> **What the task requires**
Copy, word for word, the lines from the one with "8 - C -> Determine e Explore" to the one with "dos dados e", including both of those lines.

[Collection entries]
»»

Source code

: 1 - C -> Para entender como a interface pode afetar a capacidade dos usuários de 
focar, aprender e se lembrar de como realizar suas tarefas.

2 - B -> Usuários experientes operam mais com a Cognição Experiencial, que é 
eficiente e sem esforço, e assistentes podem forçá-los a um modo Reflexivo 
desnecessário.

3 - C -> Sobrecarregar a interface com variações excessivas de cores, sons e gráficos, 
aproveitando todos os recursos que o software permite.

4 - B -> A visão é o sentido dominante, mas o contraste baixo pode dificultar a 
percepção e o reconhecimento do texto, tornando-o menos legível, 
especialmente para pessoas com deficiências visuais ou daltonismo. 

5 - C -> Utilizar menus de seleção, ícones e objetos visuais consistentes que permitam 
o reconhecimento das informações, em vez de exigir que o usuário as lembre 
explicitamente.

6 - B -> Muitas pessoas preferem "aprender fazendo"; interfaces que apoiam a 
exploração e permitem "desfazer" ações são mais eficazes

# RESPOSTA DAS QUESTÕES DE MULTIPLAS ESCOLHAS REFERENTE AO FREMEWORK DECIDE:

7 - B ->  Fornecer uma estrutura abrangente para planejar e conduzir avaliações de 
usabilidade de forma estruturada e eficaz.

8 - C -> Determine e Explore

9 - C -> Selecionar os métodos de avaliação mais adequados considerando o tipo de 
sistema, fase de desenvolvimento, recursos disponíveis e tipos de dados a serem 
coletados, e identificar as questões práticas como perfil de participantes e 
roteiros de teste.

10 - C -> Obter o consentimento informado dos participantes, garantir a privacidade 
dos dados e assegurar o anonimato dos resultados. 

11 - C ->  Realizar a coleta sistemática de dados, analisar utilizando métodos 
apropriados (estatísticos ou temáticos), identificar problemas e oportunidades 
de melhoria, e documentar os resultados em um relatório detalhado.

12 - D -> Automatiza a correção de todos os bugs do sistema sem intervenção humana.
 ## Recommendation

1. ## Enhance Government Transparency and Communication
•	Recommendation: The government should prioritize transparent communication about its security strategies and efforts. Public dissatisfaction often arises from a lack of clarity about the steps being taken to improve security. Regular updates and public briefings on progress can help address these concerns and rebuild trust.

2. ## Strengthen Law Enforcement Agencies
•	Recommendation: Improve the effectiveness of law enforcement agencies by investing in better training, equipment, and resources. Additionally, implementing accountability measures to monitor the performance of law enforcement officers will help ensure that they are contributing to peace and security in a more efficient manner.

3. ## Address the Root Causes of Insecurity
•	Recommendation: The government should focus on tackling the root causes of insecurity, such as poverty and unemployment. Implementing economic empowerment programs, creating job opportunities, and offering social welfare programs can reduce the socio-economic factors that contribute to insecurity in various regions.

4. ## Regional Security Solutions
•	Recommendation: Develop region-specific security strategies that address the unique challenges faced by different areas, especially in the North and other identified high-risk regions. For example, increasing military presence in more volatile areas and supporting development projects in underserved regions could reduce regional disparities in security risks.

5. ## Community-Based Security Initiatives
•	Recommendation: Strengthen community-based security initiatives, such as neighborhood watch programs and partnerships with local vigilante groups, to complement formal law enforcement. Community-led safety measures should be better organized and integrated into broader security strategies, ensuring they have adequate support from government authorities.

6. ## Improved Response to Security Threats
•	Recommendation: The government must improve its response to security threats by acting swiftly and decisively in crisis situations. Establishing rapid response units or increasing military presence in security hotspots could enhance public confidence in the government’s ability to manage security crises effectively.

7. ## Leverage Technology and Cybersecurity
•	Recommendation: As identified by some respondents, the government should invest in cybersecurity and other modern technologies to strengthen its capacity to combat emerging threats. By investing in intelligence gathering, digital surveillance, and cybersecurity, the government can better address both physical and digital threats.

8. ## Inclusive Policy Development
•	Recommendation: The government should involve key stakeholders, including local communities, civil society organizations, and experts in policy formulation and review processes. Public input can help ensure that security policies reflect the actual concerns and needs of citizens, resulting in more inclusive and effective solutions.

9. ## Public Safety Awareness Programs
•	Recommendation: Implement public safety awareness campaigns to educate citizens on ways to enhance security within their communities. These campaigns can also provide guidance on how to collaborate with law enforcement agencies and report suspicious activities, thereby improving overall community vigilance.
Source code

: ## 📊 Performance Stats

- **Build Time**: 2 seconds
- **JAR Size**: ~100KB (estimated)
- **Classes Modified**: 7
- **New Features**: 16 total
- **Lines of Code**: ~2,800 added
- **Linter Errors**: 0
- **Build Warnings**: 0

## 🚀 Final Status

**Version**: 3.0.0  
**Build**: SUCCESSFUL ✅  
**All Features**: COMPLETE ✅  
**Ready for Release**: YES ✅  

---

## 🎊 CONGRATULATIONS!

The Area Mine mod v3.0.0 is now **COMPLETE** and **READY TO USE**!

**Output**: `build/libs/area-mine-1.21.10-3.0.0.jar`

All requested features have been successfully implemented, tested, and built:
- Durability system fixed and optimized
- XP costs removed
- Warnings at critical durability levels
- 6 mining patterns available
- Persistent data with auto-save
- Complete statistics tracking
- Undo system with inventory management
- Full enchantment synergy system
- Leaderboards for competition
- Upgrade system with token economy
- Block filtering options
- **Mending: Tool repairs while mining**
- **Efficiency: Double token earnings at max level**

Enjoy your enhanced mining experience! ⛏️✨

««

> **Result**
8 - C -> Determine e Explore

9 - C -> Selecionar os métodos de avaliação mais adequados considerando o tipo de 
sistema, fase de desenvolvimento, recursos disponíveis e tipos de dados a serem 
coletados, e identificar as questões práticas como perfil de participantes e 
roteiros de teste.

10 - C -> Obter o consentimento informado dos participantes, garantir a privacidade 
dos dados e assegurar o anonimato dos resultados. 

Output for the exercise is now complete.